In the Aug. 2 task force report published by the Center for Public Integrity, there had been a total of 13 red zone counties and four red zone metro areas in Missouri.

By the end of September, that number had grown to 48 counties and 12 metro areas in the red zone, including Jefferson City, Cole County and much of Mid-Missouri.

That number has since grown to include 111 counties and 26 metro areas - a leap of 29 percent in just the past three weeks in terms of the share of counties in the red zone.

Of the state's three remaining counties not in the red zone, Audrain County was listed in an orange zone and Mercer County in yellow; only Douglas County in the south-central part of the state was not listed at all.

Red zone status indicates high levels of new cases per 100,000 residents and high lab test positivity rates.

The local death toll has continued to grow, especially in long-term care facilities. Several more residents have died at local StoneBridge Senior Living facilities, and outbreaks last week at Heisinger Bluffs facilities killed four residents, infected 22 more, and 18 employees tested positive.

The task force reported Missouri's new case rate jumped 41 percent in the past week, and the state's death rate increased 11 percent. New admissions to hospitals grew by more than 30 percent, "with most of these among people over 40 years (of age) but across all age groups."

The report recommends: "Serious messaging and action are needed from the state leadership; recommending Missourians wear masks in public settings communicates the current risk level."

Parson and other officials have repeatedly included wearing masks in their pleas for Missourians to take precautions - also including social distancing and hand hygiene - but the Missouri Hospital Association this week urged Parson to issue a statewide mask mandate to protect hospitals struggling to keep up with patients: "The wolf is at the door."

The White House task force recommends "mitigation and messaging needs to be further strengthened as other states have done. Effective practices to decrease transmission in public spaces include limiting restaurant indoor capacity to less than 25 percent and limiting bar hours until cases and test positivity decrease to the yellow zone."

The report also calls for proactive testing of people who don't have any symptoms, as well as those who do: "Start testing to identify and isolate asymptomatic silent spreaders - those who have the virus, feel fine and are unknowingly spreading it. Incentivize people under 40 years (old) to get tested."

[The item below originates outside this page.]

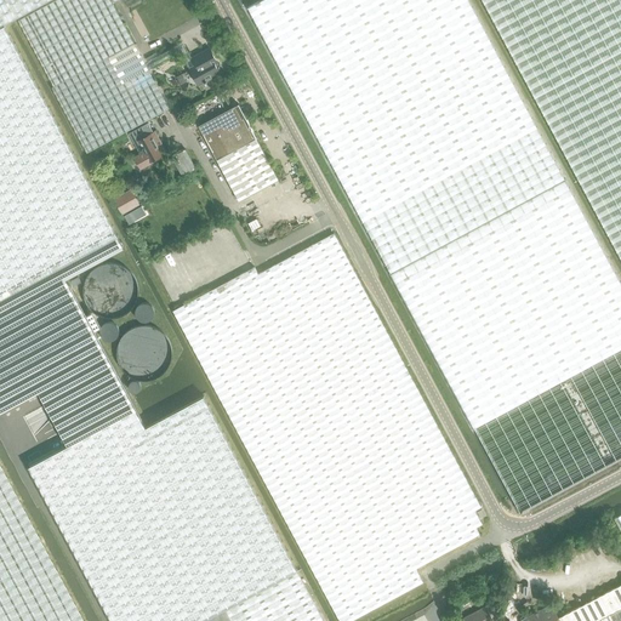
[(0,0),(0,411),(39,391),(68,445),(29,467),(112,620),(201,620),(297,570),(205,396),(146,427),(66,278),(124,246),(5,24),(50,0),(0,0)]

For schools, it's recommended to "conduct active testing in school for teachers and students where cases are increasing. In accordance with CDC guidelines, masks must be worn by students and teachers in K-12 schools. Consider pausing extracurricular school activities, even though athletics are not transmission risks, as the surrounding activities are where transmission is occurring."

The task force also recommends counties' testing and contact tracing capacities be monitored "to ensure rapid turnaround of test results (within 48 hours) and that all cases are immediately isolated and full contact tracing is conducted (within 72 hours of testing)."

Cole County health officials last week began asking anyone tested in the county to do their own contact tracing.

The state's online COVID-19 data dashboard showed Tuesday that Cole County had the fourth-highest new case rate in the state in the past week and the third-highest case rate to date.

The White House task force report lists 48 states and the District of Columbia in the red zone for the rate of new cases, led by the Dakotas, Iowa, Wyoming, Wisconsin, Nebraska, Illinois, Minnesota, Kansas and Montana. Missouri was 17th.

Missouri ranked seventh nationally for its test positive rate. Twenty-eight states had red zone-high positivity rates, with Montana, Idaho, Iowa, Nebraska, Kansas and South Dakota listed above Missouri.

Missouri ranked 14th for its death rate, with 27 other states in the red zone - led by the Dakotas, Montana, Wisconsin and New Mexico.